# exciting news



## jawn (Jan 3, 2007)

So last night after i got off work my wife had gotten me a present. It was a tiny ohio state buckeyes baby blanket. But, me being the typical man i didnt know it was a baby blanket. So anyways, after about an hour of me playing with it and acting like a jackass with it my wife hands me a card. On the front it says happy father's day. By this time my ears are perked up and this card had my attention. So i open it and there was a picture of the pregnancy test. So 9 months from now i'm going to be a father, i'm extremely excited and i just wanted to share with you guys.


----------



## franchi (Oct 29, 2005)

Congratulations John. Was this this part of the honeymoon pakcage? :lol:


----------



## jawn (Jan 3, 2007)

yeah it was kinda like a 2 for 1 special :lol: . but seriously though i am so excited it's not even funny. i cant wait


----------



## KEN W (Feb 22, 2002)

You stood for an hour with a baby blanket and didn't figure out what was going on??? :beer:

Must be your first one. :toofunny:......Congrats,you will love being a father.


----------



## averyghg (Oct 16, 2006)

congrats :beer:


----------



## jgat (Oct 27, 2006)

Your kid will love that story some day. Obviously guys don't read into things like women do. Congrats!


----------



## Chuck Smith (Feb 22, 2005)

congrats...

Now think of it this way....when you buy new hunting equipment you have to buy two of everything....one for you and one for the little one.

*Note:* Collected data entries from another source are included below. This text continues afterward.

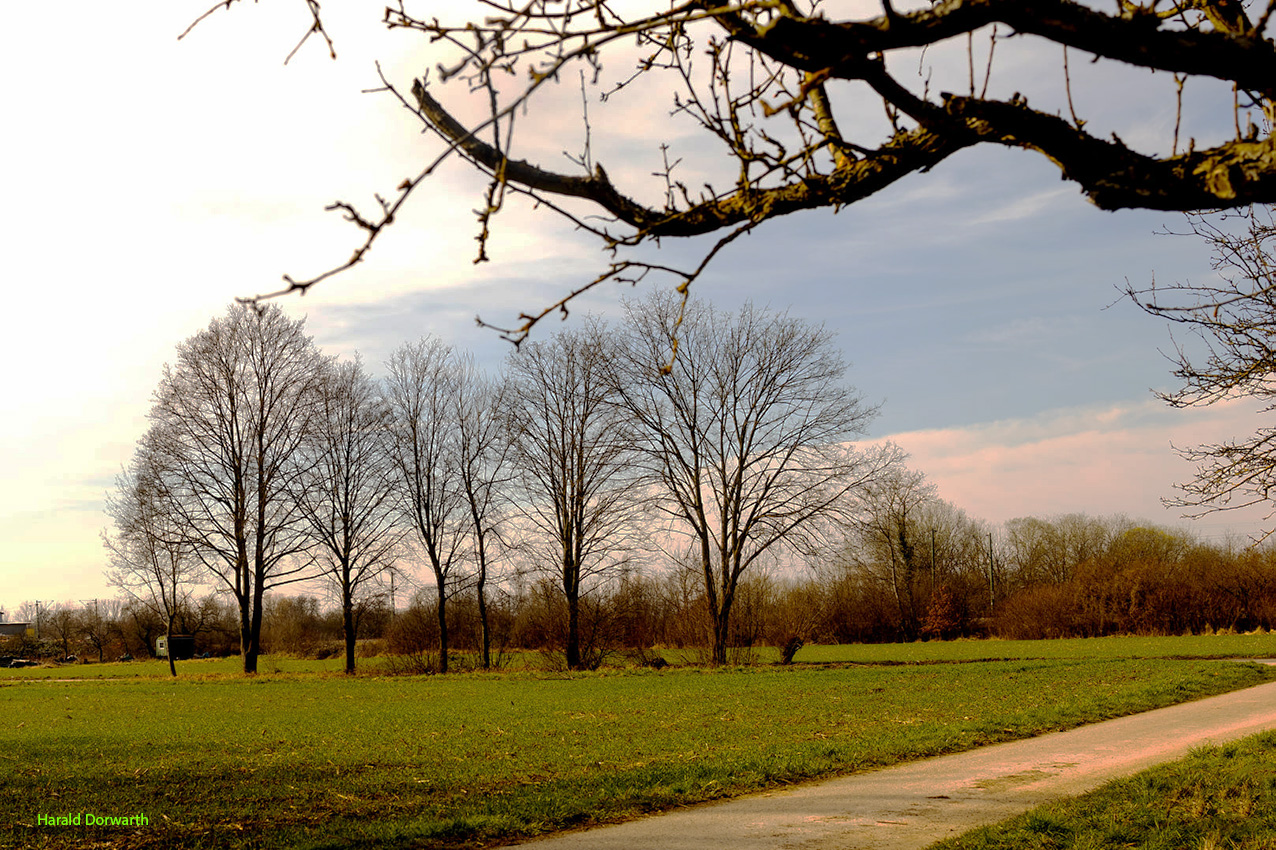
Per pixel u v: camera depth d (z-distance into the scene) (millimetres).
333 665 51906
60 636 93125
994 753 13688
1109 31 2828
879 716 19500
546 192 3814
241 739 18188
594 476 41500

Try to pass that logic on to your wife. Many men have failed.

Again congrats!
:beer:


----------



## Southwest Fisher (May 14, 2004)

Last year my sister and bro-in-law gave me a birthday card signed: "Love, Baby Glandt." Took me about 10 seconds to realize that they weren't talking about their dog. Of course, my fiance' was already squeeling congratulations. So I get where you're coming from.

Congrats!!


----------



## MSG Rude (Oct 6, 2003)

Rock on and congrats! There are so many one liners to go with this news but seems how this is your first, we will cut you some slack!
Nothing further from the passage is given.